Why I Agree With Tasini

In New York Times v. Tasini, freelance writer Jonathan Tasini sued because the NY Times published an article of his online without his permission. I agree with the Supreme Court and with Anupam Chander’s article on the issue, in which Chander states that the case may have an impact for Napster.

In all of the talk about Napster, it has seemed like musicians are pretty powerless in the music industry. That is true, because musicians sign away their copyrights when they sign up with a major label. However, writers are a different story. They often retain their copyrights and just give a license to a publisher for a specific use.

As I understand it, that is the case in Tasini. Tasini had given the NY Times permission to publish the article in their paper before the Internet had become well-known. Since Tasini owns the copyright on the article, the NY Times is only allowed to do whatever he specifically said they could do. This makes some sense, because if the NY Times takes in additional revenue (through advertising or online subscription fees) due to their online archive of articles, writers like Tasini would never receive any of that money.
Authors of books are facing similar issues now that some publishers are trying to produce ebooks. Since these writers also retain their copyrights, unless the right to produce an ebook was in the contract, it doesn’t seem fair for a traditional publisher to assume that they have ebook rights. What if the author thinks that another ebook company will do a better job with the ebook? It’s that author’s right to decide.

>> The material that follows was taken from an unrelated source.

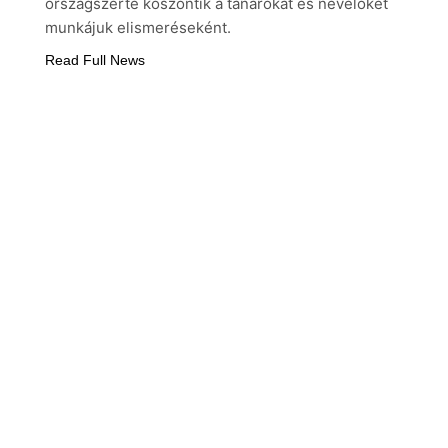
országszerte köszöntik a tanárokat és nevelőket
munkájuk elismeréseként.
Read Full News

Of course, in the music business the artists don’t generally retain the rights to the music and, therefore, can’t make a similar argument to choose how their works go online. Ironically, Metallica, one of Napster’s most vocal foes, does own their copyrights and may be able to have some control over online distribution.

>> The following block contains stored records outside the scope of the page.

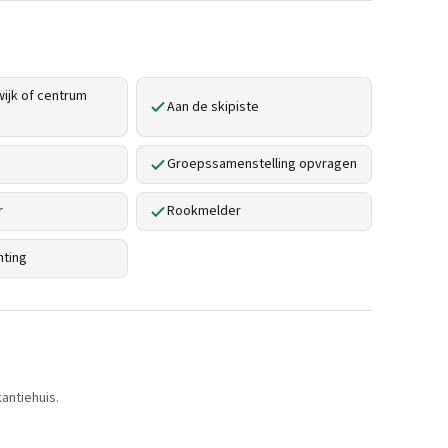
ijk of centrum
Aan de skipiste
Groepssamenstelling opvragen
r
Rookmelder
hting
antiehuis.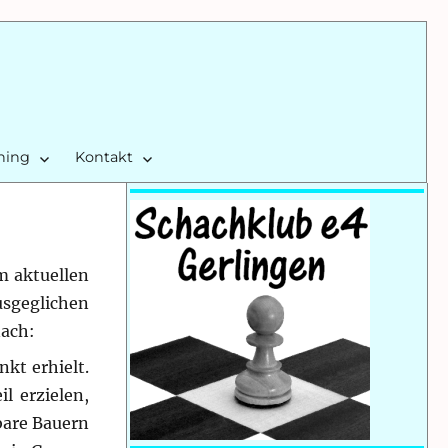
ining
Kontakt
m aktuellen
usgeglichen
nach:
kt erhielt.
l erzielen,
bare Bauern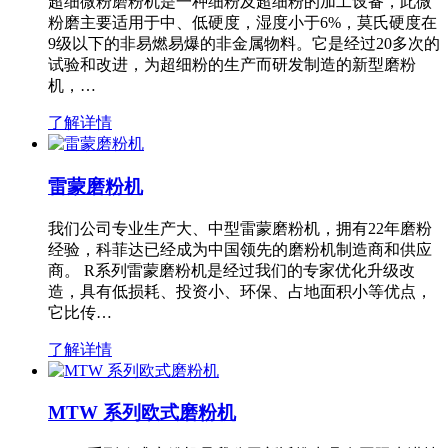
超细微粉磨粉机是一种细粉及超细粉的加工设备，此微
粉磨主要适用于中、低硬度，湿度小于6%，莫氏硬度在
9级以下的非易燃易爆的非金属物料。它是经过20多次的
试验和改进，为超细粉的生产而研发制造的新型磨粉
机，…
了解详情
雷蒙磨粉机
我们公司专业生产大、中型雷蒙磨粉机，拥有22年磨粉
经验，科菲达已经成为中国领先的磨粉机制造商和供应
商。 R系列雷蒙磨粉机是经过我们的专家优化升级改
造，具有低损耗、投资小、环保、占地面积小等优点，
它比传…
了解详情
MTW 系列欧式磨粉机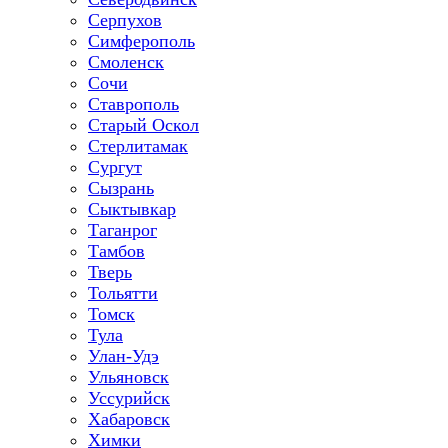
Серпухов
Симферополь
Смоленск
Сочи
Ставрополь
Старый Оскол
Стерлитамак
Сургут
Сызрань
Сыктывкар
Таганрог
Тамбов
Тверь
Тольятти
Томск
Тула
Улан-Удэ
Ульяновск
Уссурийск
Хабаровск
Химки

Chander made a very interesting leap from Tasini to Napster. In Tasini, the Supreme Court ruled that it is important for articles like Tasini’s to be available in archives, and said that the lower court or Congress can arbitrate a compulsory license to ensure that those articles are available online and that the writers are compensated. If Napster can convince the court that the Tasini case sets a precedent for a compulsory license for music as well, that could make it significantly easier for them to start offering whatever music they please. And, with the major labels fighting to maintain control over distribution and their oligopoly in general, possibly the only way to break open the industry and allow new distribution models would be to create a compulsory license.
In general, I believe that the government should be hands off and the free market will take care of things. It is quite possible that the free market will take care of things in the Napster case as well, if viable independent music sources come into existence. So far, though, we’re still waiting for a fast, easy way to download whatever music we want… and we’re not waiting because of technology.